THE banking and insurance regulator has asked the nation’s banks and insurance companies to give more support to infrastructure investment, importers and exporters, and creditworthy companies experiencing temporary problems.

In a statement posted on its website late Saturday, the China Banking and Insurance Regulatory Commission said that credit support should be boosted for infrastructure projects that have sound operations and an adequate capital base on condition local governments’ implicit debts don’t increase. The regulator also called on the institutions to raise the proportion of medium and long-term loans to avoid placing strain on borrowers at the end of the month or quarter.

The move came amid a period of uncertainty for China’s economy, in part because of an intensifying trade row with the United States.

The government is accelerating infrastructure spending and rolling out other support measures for businesses to cushion the economy as it braces for the impact of escalating U.S. trade tariffs.

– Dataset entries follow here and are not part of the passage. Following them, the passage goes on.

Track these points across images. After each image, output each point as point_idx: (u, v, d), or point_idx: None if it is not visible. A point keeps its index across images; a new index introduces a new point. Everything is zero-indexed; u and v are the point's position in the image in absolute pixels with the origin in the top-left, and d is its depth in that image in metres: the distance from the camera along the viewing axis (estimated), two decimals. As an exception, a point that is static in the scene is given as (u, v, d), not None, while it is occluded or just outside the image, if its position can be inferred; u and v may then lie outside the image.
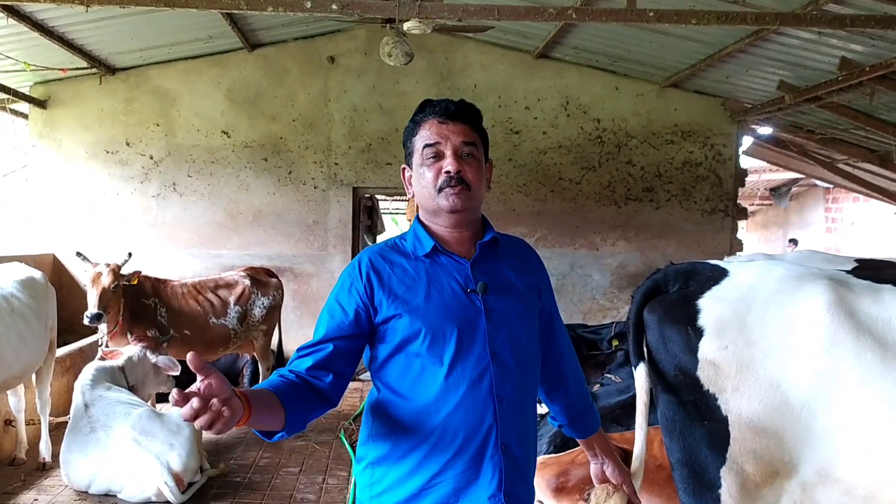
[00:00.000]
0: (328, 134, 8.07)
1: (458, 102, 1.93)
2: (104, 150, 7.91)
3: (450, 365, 1.81)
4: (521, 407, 1.90)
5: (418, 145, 1.91)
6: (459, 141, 1.88)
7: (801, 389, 2.07)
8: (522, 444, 1.90)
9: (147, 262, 7.23)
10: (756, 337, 2.15)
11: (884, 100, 6.28)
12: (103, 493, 4.58)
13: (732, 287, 2.29)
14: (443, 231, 1.94)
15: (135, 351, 5.24)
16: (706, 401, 2.20)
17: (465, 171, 1.86)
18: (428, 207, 1.93)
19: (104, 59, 7.41)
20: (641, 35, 6.54)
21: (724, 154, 8.25)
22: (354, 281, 1.88)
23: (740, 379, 2.15)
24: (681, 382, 2.26)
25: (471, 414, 1.81)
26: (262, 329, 6.69)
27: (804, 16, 4.73)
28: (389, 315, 1.84)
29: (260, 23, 7.17)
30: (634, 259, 8.31)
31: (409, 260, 1.92)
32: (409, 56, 5.79)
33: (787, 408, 2.08)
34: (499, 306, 1.89)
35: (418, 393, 1.83)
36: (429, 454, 1.81)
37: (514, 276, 1.98)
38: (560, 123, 8.18)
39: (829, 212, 14.88)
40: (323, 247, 8.08)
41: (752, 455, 2.14)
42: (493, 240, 1.97)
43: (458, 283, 1.89)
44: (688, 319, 2.27)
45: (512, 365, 1.87)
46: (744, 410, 2.14)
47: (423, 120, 1.92)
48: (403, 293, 1.86)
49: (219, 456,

China almost quadrupled the value of fixed-asset investment projects approved in July from the previous month as it looks to accelerate infrastructure spending. Zhao Chenxin, an official at the National Development and Reform Commision, told reporters Thursday that the government gave the green light to 17 fixed-asset investment projects in July, worth a combined 77.69 billion yuan (US$11.24 billion). That compared with approvals for 20.8 billion yuan of spending in June.

Data last week showed China’s investment growth has slowed to a record low and consumers are turning cautious on spending.

On Saturday, the regulator called on banks and insurers to address “weak points” in China’s infrastructure sector and cooperate with local governments to identify their needs but be careful about raising their hidden debt levels.

It also said financial institutions should not “blindly” withdraw funding from companies that have a good credit record but that are experiencing “temporary operational difficulties,” without naming any such firms.

Support should also be given to foreign trade and export-oriented firms affected by the situation on the international market and going through problems but retain good development prospects, it added.

Growth in China’s exports and imports accelerated in July despite fresh U.S. tariffs.

Earlier this month, the regulator said it would guide financial institutions to expand financing, including to qualified private companies and small businesses.